How the Wake Workflow Works

Understanding the wake process helps you diagnose where a failure occurs:

  1. Magic packet sent. The wol-agent broadcasts a magic packet containing the target device's MAC address to the appropriate VLAN.
  2. Wait period. The system waits for the device to boot. Devices take varying amounts of time to complete their startup sequence.
  3. ARP verification. The system checks whether the device is now responding on the network by looking for its ARP entry. This confirms the device has powered on and its network interface is active.
  4. Retry loop. If the device is not detected, the system automatically retries.
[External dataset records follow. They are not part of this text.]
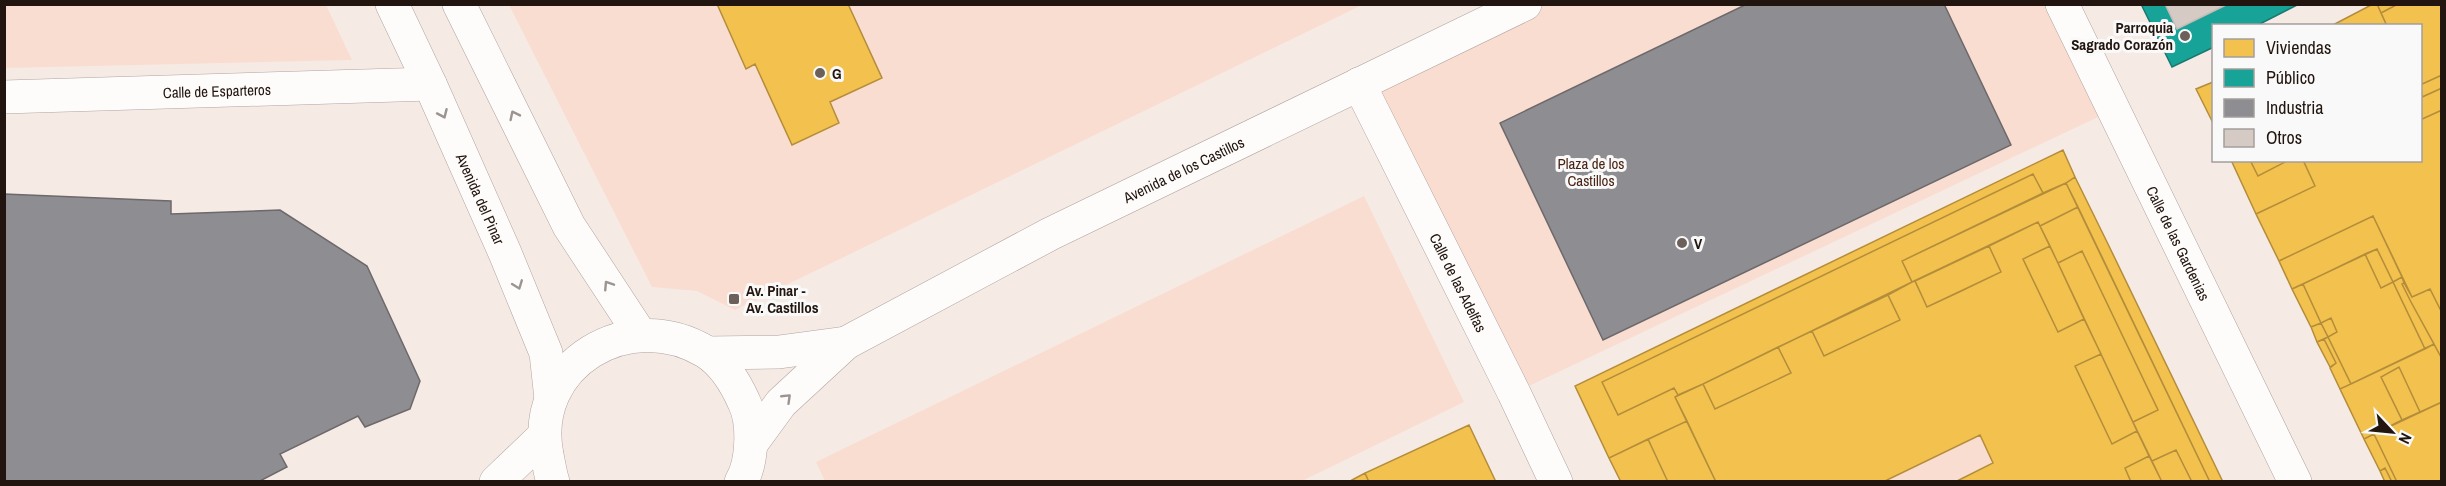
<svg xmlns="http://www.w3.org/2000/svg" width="2446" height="486" font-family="'Archivo Narrow',sans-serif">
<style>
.green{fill:#faddd1}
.homes{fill:#f2c14e;stroke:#b48d3b;stroke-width:1.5}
.public{fill:#17a398;stroke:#1a786f;stroke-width:1.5}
.industry{fill:#8d8d92;stroke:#6d696b;stroke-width:1.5}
.building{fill:#d6cac5;stroke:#c7bbb6;stroke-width:1.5}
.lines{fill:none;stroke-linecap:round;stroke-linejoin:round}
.minor-casing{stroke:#b0a49f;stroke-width:34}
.minor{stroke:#fefcfb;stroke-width:33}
.oneway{stroke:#9b9491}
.poi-dot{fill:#6c605a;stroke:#f9f9f9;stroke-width:2}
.labels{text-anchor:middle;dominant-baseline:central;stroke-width:6;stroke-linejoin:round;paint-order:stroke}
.poi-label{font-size:15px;font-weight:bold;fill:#22150f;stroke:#f9f9f9;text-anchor:start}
.street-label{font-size:15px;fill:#22150f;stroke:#f9f9f9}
.park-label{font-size:15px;fill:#492313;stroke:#f9f9f9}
</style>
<rect width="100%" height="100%" fill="#f6eae5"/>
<path class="green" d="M2062,4L2113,110L1514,393L1359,84L1525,5Z
M4,5H326L352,60L5,68Z
M509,5H717L746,68L755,64L792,145L839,123L830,102L882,78L848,5H1362L735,310L697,291L652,287Z
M1364,196L1464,402L1302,481H825L816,462Z
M1980,435L2002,481L1883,482Z"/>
<path class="homes" d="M717,4H848L882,78L830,102L839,123L792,145L755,64L746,69Z
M2373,4H2377L2387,26H2331Z
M2377,4H2398L2381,13Z
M2398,4H2442V75L2420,85V26H2387L2381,13Z
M2442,75V88L2422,97L2420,85Z
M2213,82L2214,84V125L2196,89Z
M2442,88V110L2420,120V98Z
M2442,110V313L2430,289L2412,297L2373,216L2279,261L2256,214L2315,186L2303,160H2420V120Z
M2063,150L2075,177L2066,183L2043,193L2033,174L1602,382L1618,415L1674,388L1678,395L1675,397L1687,421L1609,458L1575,386Z
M2231,160H2250L2258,176L2289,160H2303L2315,186L2256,214Z
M2250,160H2289L2258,176Z
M2033,174L2043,193L1902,261L1912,282L1703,384L1678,395L1674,388L1618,415L1602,382Z
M2075,177L2108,244L2223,482H2210L2066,183Z
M2066,183L2078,207L2040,226L2038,222L1912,282L1902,261Z
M2078,207L2210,482H2192L2176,450L2152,461L2133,422L2158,410L2082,251L2058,263L2040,226Z
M2373,216L2402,277L2393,282L2377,249L2292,289L2279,261Z
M2038,222L2050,246L2023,259L2058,332L2084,319L2101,354L2075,366L2112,444L2137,431L2149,456L2125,468L2131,482H1955L1993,463L1980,435L1883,482H1716L1675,397L1703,384L1715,409L1791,373L1778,347L1812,331L1824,356L1900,320L1888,295L1912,282L1915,281L1927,307L1957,293L2001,272L1989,246Z
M1989,246L2001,272L1927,307L1915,281Z
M2050,246L2084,319L2058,332L2023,259Z
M2377,249L2393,282L2381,288L2365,254Z
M2082,251L2158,410L2133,422L2058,263Z
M2365,254L2381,288L2393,282L2425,349L2351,384L2328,337L2337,332L2331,318L2321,323L2303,284Z
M2402,277L2404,283L2402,284L2411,302L2434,344L2425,349L2393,282Z
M2404,283L2412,297L2430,289L2442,313V359L2411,302L2402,284Z
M2303,284L2321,323L2311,327L2292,289Z
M1888,295L1900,320L1824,356L1812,331Z
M2331,318L2337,332L2328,337L2321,323Z
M2321,323L2328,337L2317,342L2311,327Z
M2328,337L2351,384L2340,389L2330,368L2336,363L2324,339Z
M2324,339L2336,363L2330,367L2317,342Z
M2434,344L2442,359V402L2420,412L2399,367L2381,377L2402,420L2364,439L2340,389Z
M1778,347L1791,373L1715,409L1703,384Z
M2101,354L2137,431L2112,444L2075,366Z
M2399,367L2420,412L2402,420L2381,377Z
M2442,402V482H2397L2374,434Z
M1687,421L1716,482H1668L1648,439Z
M1469,425L1496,482H1369L1365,473Z
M2374,434L2397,482H2392L2385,468L2380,471L2364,439Z
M1648,439L1668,482H1621L1609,458Z
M2176,450L2192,482H2162L2152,461Z
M2149,456L2162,482H2131L2125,468Z
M2385,468L2392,482H2385L2380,471Z
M1365,473L1369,482H1349L1352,480Z"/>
<path class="public" d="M2141,4H2299L2256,26H2214V47L2172,67Z"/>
<path class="industry" d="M1747,4H1944L2011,145L1603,340L1500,123Z
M4,194L171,201V214L280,210L367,266L420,381L410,409L365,427L358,416L280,454L287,467L258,482H4Z"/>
<path class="building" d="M2165,4H2228L2177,29Z"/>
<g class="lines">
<g class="minor-casing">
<g id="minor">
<path id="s1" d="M392,4L430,84L505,253L546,353L551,399"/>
<path d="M459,4L569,226L640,334"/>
<path id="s2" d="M2062,4L2295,482"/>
<path id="s3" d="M1359,84L1514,393L1556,482"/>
<path id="s4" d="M4,97L430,84"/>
<path d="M708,353L779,352L846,343"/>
<path id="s5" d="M751,444L781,403L846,343L1050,234L1525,4"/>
<path d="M496,482L543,437"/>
<path d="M553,482C550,473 549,464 547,455C529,364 629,305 706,352C723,363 736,384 744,402C754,422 753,462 741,482"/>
</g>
</g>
<use href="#minor" class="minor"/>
</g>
<defs><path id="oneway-chevron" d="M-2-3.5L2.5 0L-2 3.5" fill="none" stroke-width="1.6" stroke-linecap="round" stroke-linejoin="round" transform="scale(1.5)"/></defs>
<g class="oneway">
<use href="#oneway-chevron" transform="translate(443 114) rotate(66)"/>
<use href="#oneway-chevron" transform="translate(514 115) rotate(-116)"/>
<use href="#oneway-chevron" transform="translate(518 285) rotate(69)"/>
<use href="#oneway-chevron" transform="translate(608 285) rotate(-123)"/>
<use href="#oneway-chevron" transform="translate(787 398) rotate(-44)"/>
</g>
<g class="poi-dot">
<circle cx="2185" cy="36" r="6"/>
<circle cx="820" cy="73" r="6"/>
<circle cx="1682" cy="243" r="6"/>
<rect x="728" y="293" width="12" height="12" rx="3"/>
</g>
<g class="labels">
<g class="poi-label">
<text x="2173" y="27" text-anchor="end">Parroquia<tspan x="2173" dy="17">Sagrado Corazón</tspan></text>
<text x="832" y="73">G</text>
<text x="1694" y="243">V</text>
<text x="746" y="290">Av. Pinar -<tspan x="746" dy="17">Av. Castillos</tspan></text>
</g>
<g class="street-label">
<text stroke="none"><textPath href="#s4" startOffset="213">Calle de Esparteros</textPath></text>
<text stroke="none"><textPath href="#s5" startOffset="519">Avenida de los Castillos</textPath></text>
<text stroke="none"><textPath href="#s1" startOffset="214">Avenida del Pinar</textPath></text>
<text stroke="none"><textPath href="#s2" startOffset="266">Calle de las Gardenias</textPath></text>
<text stroke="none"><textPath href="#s3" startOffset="222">Calle de las Adelfas</textPath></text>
</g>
<g class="park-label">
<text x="1591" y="163">Plaza de los<tspan x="1591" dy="17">Castillos</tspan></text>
</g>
</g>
<rect width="2446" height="486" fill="none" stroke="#22150f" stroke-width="12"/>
<rect x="2212" y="24" width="210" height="138" fill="#f9f9f9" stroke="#a39e9b" stroke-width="1.5"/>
<rect x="2224" y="39" width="30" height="18" fill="#f2c14e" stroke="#a39e9b" stroke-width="1.5"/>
<text x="2266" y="54" font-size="18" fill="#22150f">Viviendas</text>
<rect x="2224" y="69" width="30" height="18" fill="#17a398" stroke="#a39e9b" stroke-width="1.5"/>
<text x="2266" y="84" font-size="18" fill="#22150f">Público</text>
<rect x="2224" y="99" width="30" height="18" fill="#8d8d92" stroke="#a39e9b" stroke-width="1.5"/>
<text x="2266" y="114" font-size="18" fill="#22150f">Industria</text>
<rect x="2224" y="129" width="30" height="18" fill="#d6cac5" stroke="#a39e9b" stroke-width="1.5"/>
<text x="2266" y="144" font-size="18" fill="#22150f">Otros</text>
<g transform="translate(2392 432) rotate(116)" stroke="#f9f9f9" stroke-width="4.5" paint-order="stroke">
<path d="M0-4.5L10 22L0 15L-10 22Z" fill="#22150f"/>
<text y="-9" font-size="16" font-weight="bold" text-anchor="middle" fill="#22150f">N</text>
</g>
</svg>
The verification process runs for up to 60 seconds with multiple checks before marking the attempt as failed.

Retrying Failed Devices

If a wake attempt fails, you can retry it from the wake history panel:

  • Open the classroom or site view where the failed device is listed.
  • Locate the device in the results and check its status.
  • Select the device and trigger a new wake operation.
  • If waking multiple devices, you can filter to show only failed devices and retry them as a batch.

When to Escalate

Escalate to your administrator if:

  • The device passes all five checklist items but still does not wake.
  • Multiple devices in the same classroom are failing simultaneously (this may indicate a network or VLAN issue).
  • The wol-agent is repeatedly going offline.
  • The device wakes successfully when the power button is pressed manually but not via WoL (this suggests a BIOS/firmware configuration issue that may require hands-on access).